Skip to content

luanteylo/iops

Repository files navigation

IOPS - Integrated Orchestration for Parametric Studies

A generic benchmark orchestration framework for automated parametric experiments.

IOPS automates the generation, execution, and analysis of benchmark experiments. Instead of writing custom scripts for each benchmark study, you define a YAML configuration describing what to vary, what to run, and what to measure—IOPS handles the rest.

What is IOPS?

IOPS is a framework that transforms benchmark experiments from manual scripting into automated, reproducible workflows.

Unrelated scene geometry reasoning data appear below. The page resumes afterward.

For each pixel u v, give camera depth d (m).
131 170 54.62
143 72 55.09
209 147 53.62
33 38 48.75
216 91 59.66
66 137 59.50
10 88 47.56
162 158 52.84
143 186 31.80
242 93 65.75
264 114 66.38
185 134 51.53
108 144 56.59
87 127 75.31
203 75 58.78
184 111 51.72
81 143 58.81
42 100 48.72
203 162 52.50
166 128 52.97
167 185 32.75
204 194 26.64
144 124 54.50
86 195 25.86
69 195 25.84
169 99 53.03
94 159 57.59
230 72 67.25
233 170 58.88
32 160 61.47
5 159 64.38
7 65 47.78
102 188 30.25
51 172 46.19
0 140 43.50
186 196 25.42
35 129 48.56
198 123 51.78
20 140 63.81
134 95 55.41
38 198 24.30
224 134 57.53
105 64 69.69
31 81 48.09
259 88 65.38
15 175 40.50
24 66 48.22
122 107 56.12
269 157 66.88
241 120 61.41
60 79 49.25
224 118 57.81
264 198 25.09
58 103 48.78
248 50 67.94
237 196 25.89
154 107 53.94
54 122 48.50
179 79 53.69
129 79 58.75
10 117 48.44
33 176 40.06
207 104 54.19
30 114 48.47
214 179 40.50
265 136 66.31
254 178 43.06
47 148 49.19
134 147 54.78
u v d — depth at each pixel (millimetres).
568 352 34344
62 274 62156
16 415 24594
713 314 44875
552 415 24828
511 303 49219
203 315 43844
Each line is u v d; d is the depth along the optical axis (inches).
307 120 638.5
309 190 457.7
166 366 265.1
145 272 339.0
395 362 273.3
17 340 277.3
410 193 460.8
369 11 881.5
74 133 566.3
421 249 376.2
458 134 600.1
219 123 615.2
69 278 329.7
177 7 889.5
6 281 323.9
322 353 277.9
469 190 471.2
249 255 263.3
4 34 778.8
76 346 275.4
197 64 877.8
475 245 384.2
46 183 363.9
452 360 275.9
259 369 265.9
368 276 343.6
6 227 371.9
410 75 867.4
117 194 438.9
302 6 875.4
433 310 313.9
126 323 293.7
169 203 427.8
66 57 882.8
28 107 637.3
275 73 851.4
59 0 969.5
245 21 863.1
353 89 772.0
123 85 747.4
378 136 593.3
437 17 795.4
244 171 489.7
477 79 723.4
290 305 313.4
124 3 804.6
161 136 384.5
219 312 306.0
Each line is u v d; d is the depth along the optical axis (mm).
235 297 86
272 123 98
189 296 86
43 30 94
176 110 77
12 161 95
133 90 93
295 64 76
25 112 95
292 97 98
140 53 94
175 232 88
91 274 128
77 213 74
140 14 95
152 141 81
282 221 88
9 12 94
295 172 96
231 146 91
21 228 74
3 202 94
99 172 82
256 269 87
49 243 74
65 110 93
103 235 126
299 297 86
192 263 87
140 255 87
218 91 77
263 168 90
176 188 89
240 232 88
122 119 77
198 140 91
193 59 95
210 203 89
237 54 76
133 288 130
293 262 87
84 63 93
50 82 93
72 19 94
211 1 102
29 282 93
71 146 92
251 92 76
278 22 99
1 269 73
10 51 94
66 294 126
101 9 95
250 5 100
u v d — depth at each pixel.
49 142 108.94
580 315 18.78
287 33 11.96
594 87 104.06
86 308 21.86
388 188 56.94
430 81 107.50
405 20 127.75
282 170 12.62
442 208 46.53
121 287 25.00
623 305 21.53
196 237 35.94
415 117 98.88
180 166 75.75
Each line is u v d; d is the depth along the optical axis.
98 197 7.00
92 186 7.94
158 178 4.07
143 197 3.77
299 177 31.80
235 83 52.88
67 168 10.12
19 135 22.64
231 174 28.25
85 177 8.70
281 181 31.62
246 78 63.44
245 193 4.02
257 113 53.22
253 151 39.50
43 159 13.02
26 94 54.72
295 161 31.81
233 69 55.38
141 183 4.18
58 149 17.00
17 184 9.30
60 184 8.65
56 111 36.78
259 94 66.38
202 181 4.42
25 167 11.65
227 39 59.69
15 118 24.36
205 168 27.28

Without IOPS: Write bash scripts → Parse outputs → Aggregate data → Generate plots → Repeat for each parameter change

With IOPS: Write one YAML config → Run iops run config.yaml → Get interactive HTML reports

Originally designed for I/O performance studies (see our 2022 paper), IOPS has evolved into a generic framework for any parametric benchmark workflow.

Key Features

  • Parameter Sweeping: Automatically generate and execute tests for all parameter combinations
  • Multiple Search Strategies: Exhaustive, Bayesian optimization, or random sampling
  • Execution Backends: Run locally or submit to SLURM clusters
  • Smart Caching: Skip redundant tests with parameter-aware result caching
  • Budget Control: Set core-hour limits to avoid exceeding compute allocations
  • Automatic Reports: Generate interactive HTML reports with plots and statistical analysis
  • Flexible Output: Export results to CSV, Parquet, or SQLite

Installation

Prerequisites

  • Python 3.10 or later
  • For benchmark execution: Required tools in PATH (e.g., ior, mpirun for I/O benchmarks)
  • For SLURM clusters: Access to a SLURM scheduler

Quick Installation (from PyPI)

Install IOPS directly from PyPI:

pip install iops-benchmark

Installation with Spack (for HPC environments)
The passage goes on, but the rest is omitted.